We Sorted Through Election Mailers Many Voters Just Recycled

Accuracy and the truth sometimes lose out to convenient narratives.

Mailer Awards

The results of the Nov. 8 general election unspooled after WW’s press deadline. You can find complete coverage at wweek.com.

In print, we can’t predict the ends, but we can examine the means.

Record spending fueled the governor’s and legislative races that officially concluded Tuesday. Candidates for governor spent more than $68 million, and two state Senate races collectively cost more than $8 million. That paid for a lot of TV ads and filled voters’ mailboxes.

Even in Multnomah County, where campaign spending limits in both city and county elections have sharply reduced paid communications, independent expenditure campaigns generated hundreds of thousands of mailers.

Do they work? We don’t know. Will we enshrine their most interesting, annoying, and sometimes downright misleading claims for posterity? You bet. Here are some high- and lowlights from the biggest election until the next election. (Plus, three outright falsehoods we spotted.)

Best Use of an Insect: The cricket on a Democratic Party of Oregon mailer titled “Christine Drazan’s plan to end homelessness and crime in the Portland Area…Nothing.” (A cricket is pictured lower left.)

Mailers

Laziest Fact-Checking: The Portland Accountability PAC spent $500,000 on an independent expenditure supporting Multnomah County chair candidate Sharon Meieran and Portland City Council candidate Rene Gonzalez…and spelled Gonzalez’s name “Gonzales.”

Mailers

Most Annoying Get-Out-the-Vote Tactic: The smarmy Center for Voter Information, an Olympia, Wash., dark money nonprofit that supports Democrats, crossed the Columbia to shame voters into casting their ballots with form letters warning they were irregular voters. Go away!

Mailers

Sleaziest Virtue Stealing: We saw way too many attempts at guilt by association this election cycle.
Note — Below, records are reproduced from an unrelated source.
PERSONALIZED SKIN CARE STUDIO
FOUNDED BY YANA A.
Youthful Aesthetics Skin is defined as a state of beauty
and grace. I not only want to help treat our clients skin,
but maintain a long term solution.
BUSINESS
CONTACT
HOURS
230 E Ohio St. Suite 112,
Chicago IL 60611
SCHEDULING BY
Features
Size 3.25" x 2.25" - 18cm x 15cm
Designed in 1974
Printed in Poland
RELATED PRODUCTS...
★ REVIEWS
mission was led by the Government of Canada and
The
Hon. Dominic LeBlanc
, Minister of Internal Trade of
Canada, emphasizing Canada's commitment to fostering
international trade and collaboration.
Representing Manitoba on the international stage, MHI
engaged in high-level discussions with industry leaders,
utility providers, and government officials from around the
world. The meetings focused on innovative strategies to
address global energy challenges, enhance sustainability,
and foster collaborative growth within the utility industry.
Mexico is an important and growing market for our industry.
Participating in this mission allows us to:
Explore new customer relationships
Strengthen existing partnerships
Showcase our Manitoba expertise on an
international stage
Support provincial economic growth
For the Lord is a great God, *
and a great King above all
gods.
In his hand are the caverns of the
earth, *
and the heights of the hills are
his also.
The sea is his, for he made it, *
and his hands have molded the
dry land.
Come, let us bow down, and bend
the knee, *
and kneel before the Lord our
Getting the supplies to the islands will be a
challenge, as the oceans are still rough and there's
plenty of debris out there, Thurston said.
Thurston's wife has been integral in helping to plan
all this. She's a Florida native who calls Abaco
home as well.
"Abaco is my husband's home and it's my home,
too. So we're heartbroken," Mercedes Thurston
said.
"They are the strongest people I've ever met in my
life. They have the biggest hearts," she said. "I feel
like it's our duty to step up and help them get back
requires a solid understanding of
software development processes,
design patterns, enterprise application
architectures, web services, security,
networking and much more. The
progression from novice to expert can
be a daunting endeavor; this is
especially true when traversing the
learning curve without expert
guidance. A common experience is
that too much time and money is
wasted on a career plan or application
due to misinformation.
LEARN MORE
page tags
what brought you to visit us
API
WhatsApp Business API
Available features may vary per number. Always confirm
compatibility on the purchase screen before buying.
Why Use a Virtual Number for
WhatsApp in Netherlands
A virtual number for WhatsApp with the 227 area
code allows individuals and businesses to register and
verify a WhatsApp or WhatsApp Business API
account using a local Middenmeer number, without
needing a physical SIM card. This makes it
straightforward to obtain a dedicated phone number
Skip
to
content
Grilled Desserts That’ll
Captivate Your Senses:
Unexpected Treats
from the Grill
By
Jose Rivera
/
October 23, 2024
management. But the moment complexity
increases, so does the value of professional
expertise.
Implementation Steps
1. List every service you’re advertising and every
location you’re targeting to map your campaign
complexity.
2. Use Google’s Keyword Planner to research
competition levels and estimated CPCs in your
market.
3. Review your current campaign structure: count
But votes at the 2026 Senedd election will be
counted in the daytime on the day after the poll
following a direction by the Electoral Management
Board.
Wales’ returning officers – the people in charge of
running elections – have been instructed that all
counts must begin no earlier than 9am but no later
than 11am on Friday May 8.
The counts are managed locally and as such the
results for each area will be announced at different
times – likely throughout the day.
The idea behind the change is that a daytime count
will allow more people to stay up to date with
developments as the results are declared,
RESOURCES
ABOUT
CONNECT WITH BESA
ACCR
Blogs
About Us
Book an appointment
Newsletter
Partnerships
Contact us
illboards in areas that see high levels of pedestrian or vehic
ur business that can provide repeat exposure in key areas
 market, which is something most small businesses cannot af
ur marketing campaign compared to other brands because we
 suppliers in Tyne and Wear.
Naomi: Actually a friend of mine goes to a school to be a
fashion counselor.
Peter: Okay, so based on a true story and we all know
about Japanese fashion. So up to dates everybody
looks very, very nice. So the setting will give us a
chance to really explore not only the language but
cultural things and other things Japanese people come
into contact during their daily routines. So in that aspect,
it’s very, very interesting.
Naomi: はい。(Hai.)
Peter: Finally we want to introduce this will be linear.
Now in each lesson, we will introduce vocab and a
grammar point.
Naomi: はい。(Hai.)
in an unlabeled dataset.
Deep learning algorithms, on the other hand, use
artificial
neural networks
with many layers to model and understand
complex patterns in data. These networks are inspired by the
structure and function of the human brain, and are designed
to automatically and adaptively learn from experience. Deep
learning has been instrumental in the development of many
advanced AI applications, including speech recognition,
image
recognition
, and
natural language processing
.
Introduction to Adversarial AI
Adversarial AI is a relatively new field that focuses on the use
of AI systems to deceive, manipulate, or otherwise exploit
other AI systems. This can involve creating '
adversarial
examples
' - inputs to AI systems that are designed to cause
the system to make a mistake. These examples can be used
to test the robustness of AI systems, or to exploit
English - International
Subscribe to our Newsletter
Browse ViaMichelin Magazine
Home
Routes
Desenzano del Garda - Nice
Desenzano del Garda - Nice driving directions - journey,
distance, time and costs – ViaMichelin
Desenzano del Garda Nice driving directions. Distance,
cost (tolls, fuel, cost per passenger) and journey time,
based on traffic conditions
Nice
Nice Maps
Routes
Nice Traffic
Even worse: stolen virtue, which is what we saw from groups such as Our Oregon, Ecumenical Ministries of Oregon and the DPO. All slapped the term “voters guide” on their propaganda, attempting to hitch a ride on the nonpartisan Voters’ Pamphlet the Oregon secretary of state publishes.

Mailers

Most Disingenuous Smear: The Drazan campaign targeted Betsy Johnson, an outspoken critic of Oregon’s drug laws, for voting yes on a bill that implemented drug-decriminalizing Measure 110. Not noted: Republicans in both chambers also voted yes, while Drazan herself skipped the vote, being recorded as “excused for business of the House.”

Mailers

Nastiest Hit Pieces: In a year when crime hit recent highs, Republican fearmongering reached new lows: Take, for example, the reproduction of a hand-drawn illustration of the “jogger rapist” Richard Gilmore that Hillsboro state Senate candidate Carolina Malmedal used to tar incumbent Sen. Janeen Sollman (D-Hillsboro). In that and other suburban districts, voters also got a nationally funded race-baiting mailer seeking to pit white and Asian voters against all other ethnicities.


Mailers

Lies My Mailers Told Me

Lie #1: “Christine Drazan wants to bring extreme MAGA Republican values to Oregon,” screams a DPO mailer, with three photos of the Jan. 6 insurrection. The problem: The three bills cited in the mailer are routine GOP positions, not anti-democratic efforts. And more importantly, Drazan led the charge to hold MAGA-loving former state Rep. Mike Nearman (R-Independence) accountable for letting rioters into the locked state Capitol, making him the first Oregon lawmaker ever voted out by his peers.

Mailers

Lie #2: “A ‘yes’ vote on Measure 111 this November requires the state of Oregon to make sure that everyone can access cost-effective, clinically appropriate, and affordable healthcare,” says a mailer from the committee that wanted Oregonians to enshrine a right to health care in the Oregon Constitution. Not stated: The measure didn’t say how the state would comply, provided no funding, and specifically said other state services could not be reduced to pay for health care.

Mailers

Lie #3: The implication that Rene Gonzalez is a Republican. The bright red mailer from the Jo Ann for Portland Committee did not explicitly make that charge, but it used the word “Republican” four times in a silhouette of Gonzalez, along with the names Marjorie Taylor Greene (four times), Christine Drazan, Ted Cruz, Kevin Mannix and “Right to Life” (three times). Gonzalez is certainly more conservative than Jo Ann Hardesty, but he’s a pro-choice Democrat.